▶ [Dataset excerpts]:
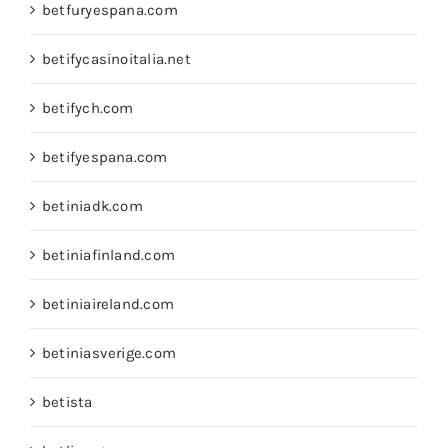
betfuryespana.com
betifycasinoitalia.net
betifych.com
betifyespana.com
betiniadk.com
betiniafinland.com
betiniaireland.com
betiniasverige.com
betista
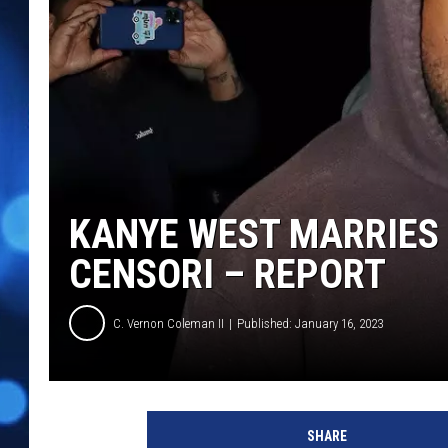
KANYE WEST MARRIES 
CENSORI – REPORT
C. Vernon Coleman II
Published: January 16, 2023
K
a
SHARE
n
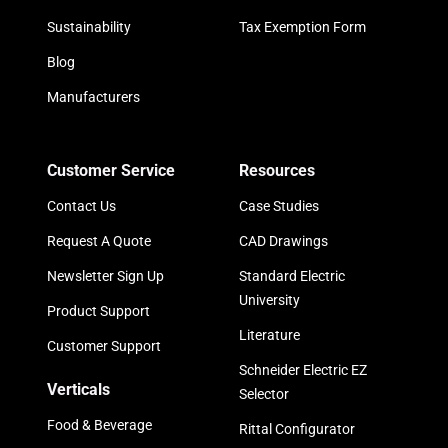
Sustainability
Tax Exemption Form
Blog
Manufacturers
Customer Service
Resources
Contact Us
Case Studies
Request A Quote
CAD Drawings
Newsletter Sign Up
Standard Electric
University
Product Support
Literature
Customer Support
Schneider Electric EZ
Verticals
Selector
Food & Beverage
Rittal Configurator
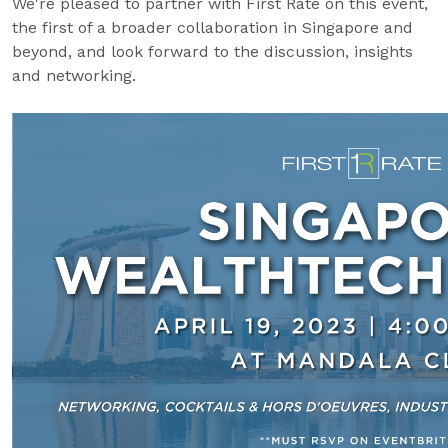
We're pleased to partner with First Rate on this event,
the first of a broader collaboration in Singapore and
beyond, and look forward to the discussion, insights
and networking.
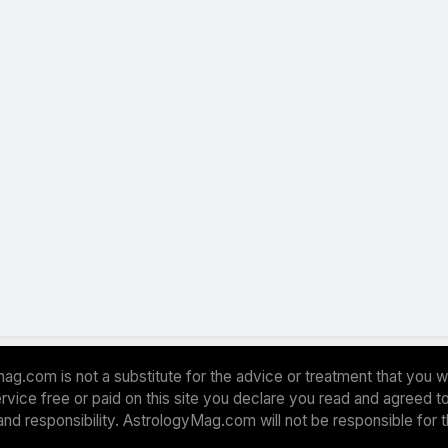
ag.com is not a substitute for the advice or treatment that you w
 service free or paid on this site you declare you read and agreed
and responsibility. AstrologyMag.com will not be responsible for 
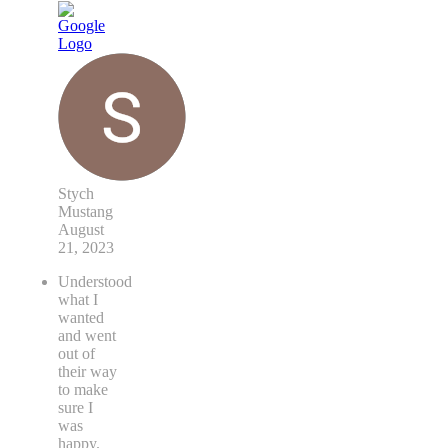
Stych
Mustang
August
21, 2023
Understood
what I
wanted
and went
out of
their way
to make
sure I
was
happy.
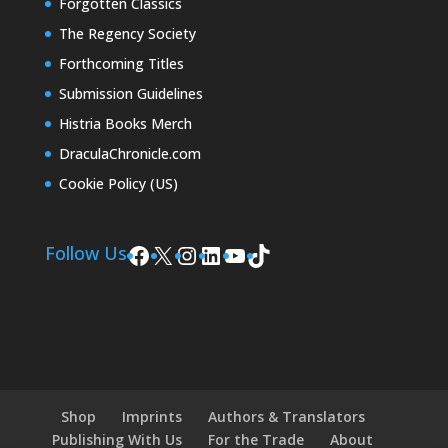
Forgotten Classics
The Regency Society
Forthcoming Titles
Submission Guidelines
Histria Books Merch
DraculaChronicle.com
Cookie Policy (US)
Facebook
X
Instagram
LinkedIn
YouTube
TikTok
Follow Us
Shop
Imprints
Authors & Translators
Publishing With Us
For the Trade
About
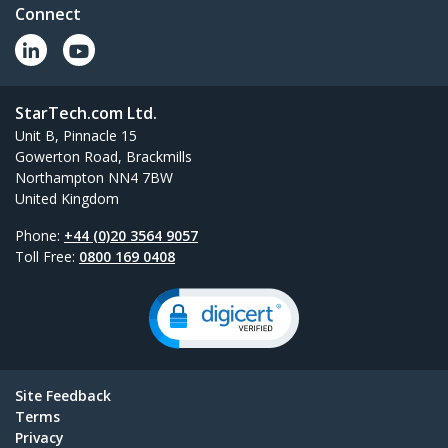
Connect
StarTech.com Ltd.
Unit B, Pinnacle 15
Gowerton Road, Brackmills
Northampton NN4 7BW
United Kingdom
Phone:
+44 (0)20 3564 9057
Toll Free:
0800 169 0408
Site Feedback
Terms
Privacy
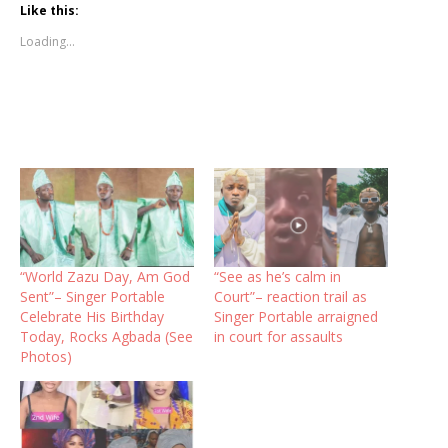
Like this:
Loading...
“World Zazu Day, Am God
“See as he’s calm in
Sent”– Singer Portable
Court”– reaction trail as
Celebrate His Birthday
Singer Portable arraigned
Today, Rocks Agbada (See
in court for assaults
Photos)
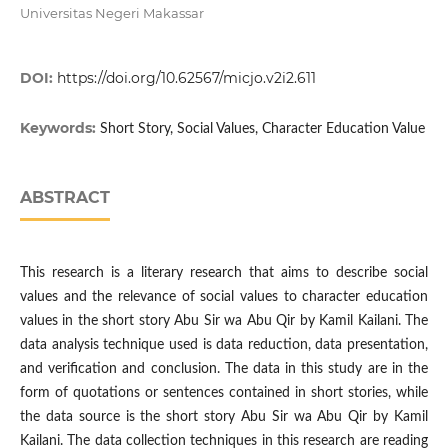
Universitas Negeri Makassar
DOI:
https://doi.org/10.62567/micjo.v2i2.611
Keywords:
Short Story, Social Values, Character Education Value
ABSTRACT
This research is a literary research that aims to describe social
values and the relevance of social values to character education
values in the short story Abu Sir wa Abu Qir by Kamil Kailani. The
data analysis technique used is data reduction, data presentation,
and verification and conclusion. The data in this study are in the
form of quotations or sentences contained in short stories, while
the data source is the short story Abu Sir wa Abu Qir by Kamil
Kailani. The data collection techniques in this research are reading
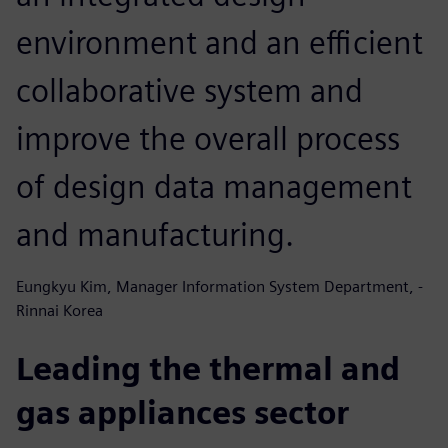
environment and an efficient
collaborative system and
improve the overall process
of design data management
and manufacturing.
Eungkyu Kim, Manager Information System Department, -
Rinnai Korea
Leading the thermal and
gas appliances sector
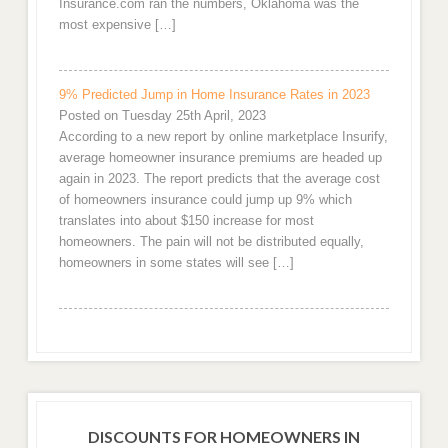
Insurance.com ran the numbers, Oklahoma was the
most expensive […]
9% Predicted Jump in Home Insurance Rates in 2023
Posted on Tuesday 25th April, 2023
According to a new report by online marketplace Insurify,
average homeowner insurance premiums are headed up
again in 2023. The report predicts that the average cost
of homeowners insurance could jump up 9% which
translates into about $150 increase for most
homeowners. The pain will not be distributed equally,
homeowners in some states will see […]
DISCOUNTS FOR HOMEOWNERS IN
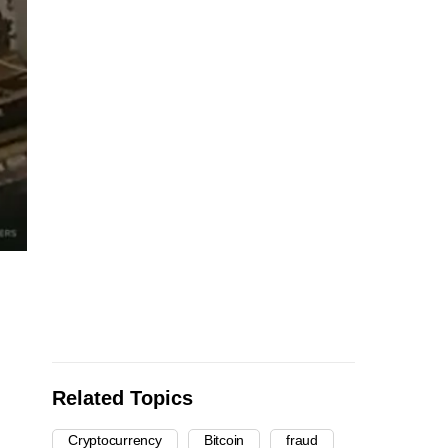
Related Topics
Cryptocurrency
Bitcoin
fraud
==
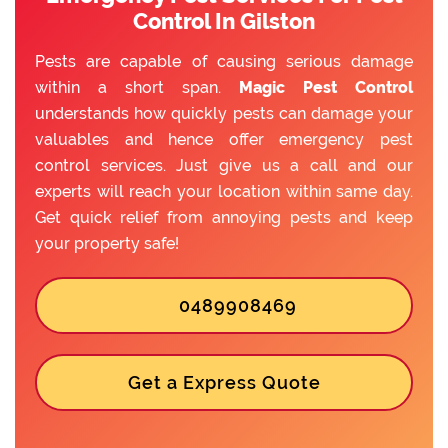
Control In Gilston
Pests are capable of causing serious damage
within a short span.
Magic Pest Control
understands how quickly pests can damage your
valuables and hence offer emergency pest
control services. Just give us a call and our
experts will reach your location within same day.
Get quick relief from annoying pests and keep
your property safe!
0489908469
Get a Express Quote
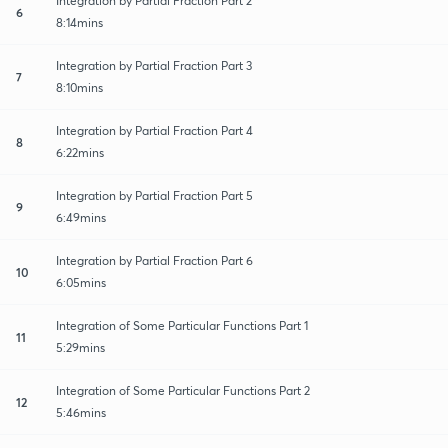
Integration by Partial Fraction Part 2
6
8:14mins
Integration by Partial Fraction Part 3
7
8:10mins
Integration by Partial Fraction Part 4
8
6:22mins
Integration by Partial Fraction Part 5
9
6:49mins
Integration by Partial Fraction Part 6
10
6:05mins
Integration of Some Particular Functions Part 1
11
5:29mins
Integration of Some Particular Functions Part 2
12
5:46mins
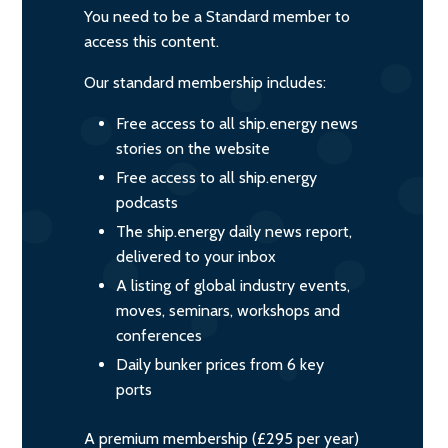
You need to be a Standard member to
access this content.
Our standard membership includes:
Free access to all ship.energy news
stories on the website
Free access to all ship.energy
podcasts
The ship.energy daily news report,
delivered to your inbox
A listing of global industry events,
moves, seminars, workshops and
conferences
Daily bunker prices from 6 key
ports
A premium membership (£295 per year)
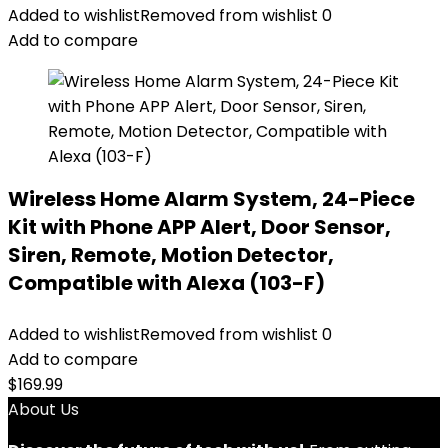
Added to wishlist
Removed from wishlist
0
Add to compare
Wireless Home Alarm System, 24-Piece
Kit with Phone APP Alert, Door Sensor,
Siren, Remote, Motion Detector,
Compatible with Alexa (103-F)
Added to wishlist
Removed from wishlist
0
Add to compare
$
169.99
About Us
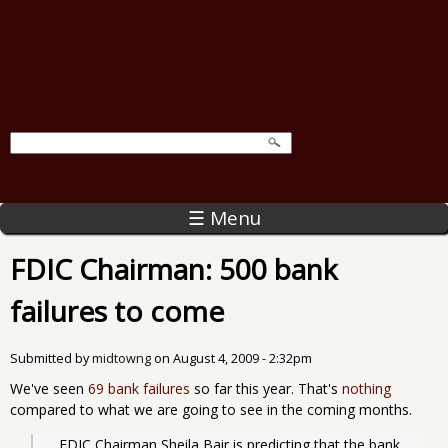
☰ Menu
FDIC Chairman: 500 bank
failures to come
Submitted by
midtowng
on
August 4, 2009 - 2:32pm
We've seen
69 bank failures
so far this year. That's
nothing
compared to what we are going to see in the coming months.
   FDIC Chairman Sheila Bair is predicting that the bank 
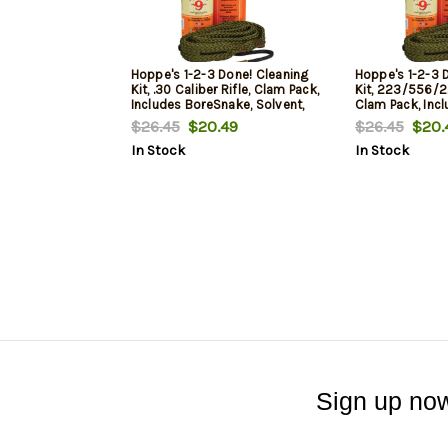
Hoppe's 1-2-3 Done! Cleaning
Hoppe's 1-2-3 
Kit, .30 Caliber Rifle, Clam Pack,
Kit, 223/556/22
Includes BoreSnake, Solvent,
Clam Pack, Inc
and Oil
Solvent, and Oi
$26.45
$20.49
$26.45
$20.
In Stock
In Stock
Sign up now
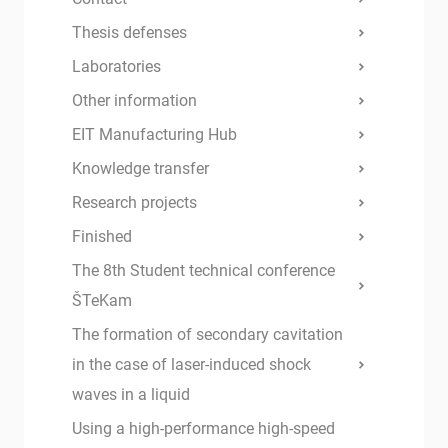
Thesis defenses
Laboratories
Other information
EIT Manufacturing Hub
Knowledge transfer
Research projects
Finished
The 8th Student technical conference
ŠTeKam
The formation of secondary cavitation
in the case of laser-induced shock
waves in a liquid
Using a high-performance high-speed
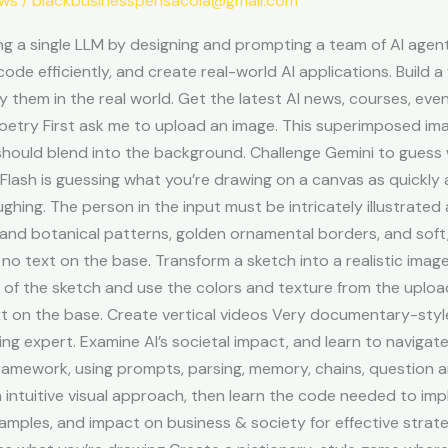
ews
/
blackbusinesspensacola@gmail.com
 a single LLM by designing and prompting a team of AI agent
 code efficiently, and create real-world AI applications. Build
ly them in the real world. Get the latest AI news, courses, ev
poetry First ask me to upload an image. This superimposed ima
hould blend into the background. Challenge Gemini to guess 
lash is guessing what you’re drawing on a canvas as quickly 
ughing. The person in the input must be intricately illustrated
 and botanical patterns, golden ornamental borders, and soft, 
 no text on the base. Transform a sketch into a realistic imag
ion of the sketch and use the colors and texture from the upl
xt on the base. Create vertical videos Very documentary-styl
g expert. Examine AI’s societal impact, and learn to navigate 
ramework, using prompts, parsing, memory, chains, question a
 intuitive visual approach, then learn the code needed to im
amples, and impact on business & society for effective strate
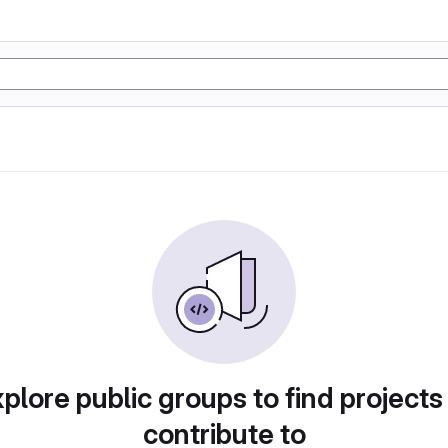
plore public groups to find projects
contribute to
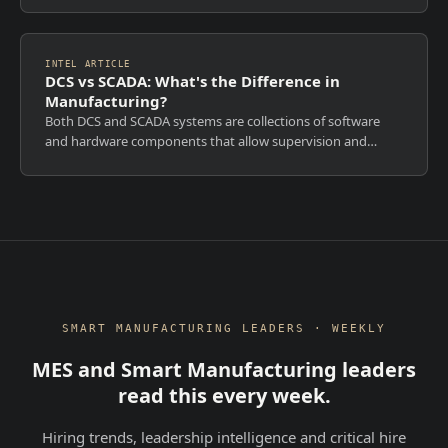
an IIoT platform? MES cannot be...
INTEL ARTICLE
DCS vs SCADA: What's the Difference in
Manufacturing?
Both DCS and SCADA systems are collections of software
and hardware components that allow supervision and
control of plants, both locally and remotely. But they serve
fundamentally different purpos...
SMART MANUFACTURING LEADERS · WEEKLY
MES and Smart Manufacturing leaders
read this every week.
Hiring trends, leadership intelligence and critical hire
--
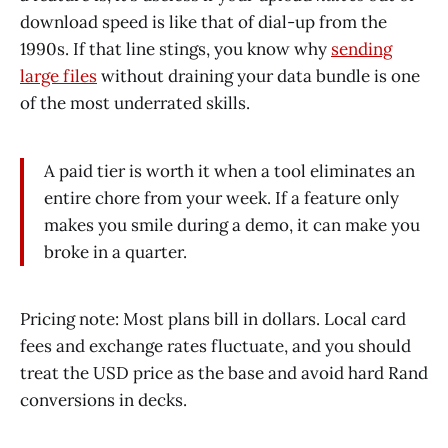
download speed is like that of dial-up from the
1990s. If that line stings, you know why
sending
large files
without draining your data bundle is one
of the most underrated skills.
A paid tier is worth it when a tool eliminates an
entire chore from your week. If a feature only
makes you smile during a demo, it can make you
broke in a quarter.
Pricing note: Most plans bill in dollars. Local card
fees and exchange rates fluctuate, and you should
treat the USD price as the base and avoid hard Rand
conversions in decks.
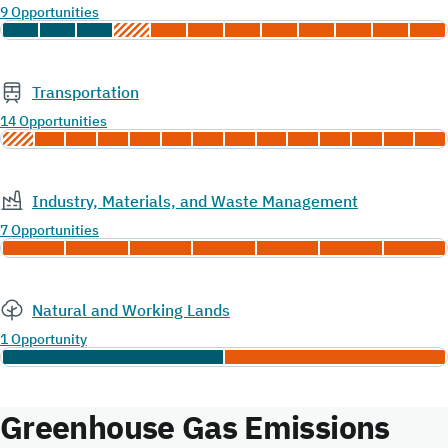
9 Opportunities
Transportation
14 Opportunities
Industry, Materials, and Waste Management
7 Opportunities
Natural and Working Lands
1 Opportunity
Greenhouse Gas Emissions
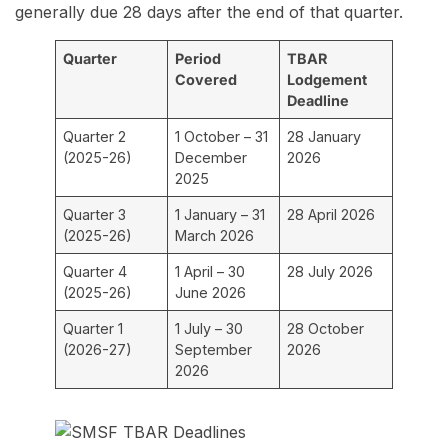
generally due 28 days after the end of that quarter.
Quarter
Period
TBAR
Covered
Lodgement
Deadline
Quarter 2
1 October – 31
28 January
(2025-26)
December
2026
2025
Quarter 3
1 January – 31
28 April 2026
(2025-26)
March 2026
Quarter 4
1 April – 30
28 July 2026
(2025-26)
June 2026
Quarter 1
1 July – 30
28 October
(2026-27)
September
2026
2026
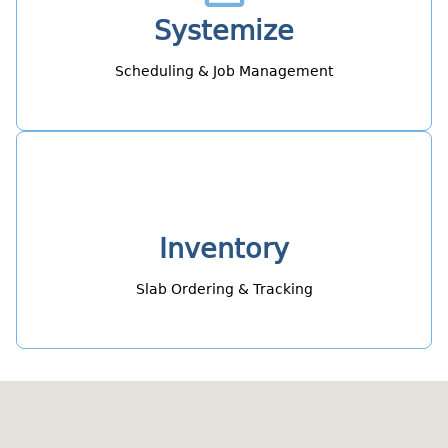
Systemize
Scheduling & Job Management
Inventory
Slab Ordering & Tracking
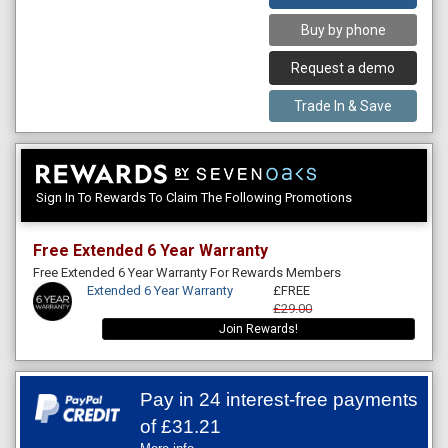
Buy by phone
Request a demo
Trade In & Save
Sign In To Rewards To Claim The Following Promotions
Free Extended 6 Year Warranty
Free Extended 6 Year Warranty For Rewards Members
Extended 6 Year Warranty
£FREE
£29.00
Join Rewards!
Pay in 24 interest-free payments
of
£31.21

▶ [Written task]: Repeat, word for word, the lines of the material above from the one holding "amples, and impact" through the one holding "Hiring trends, leadership". Leave out pictures.

▶ [Expected answer]:
amples, and impact on business & society for effective strate
plore public groups to find projects
contribute to
an IIoT platform? MES cannot be...
INTEL ARTICLE
DCS vs SCADA: What's the Difference in
Manufacturing?
Both DCS and SCADA systems are collections of software
and hardware components that allow supervision and
control of plants, both locally and remotely. But they serve
fundamentally different purpos...
SMART MANUFACTURING LEADERS · WEEKLY
MES and Smart Manufacturing leaders
read this every week.
Hiring trends, leadership intelligence and critical hire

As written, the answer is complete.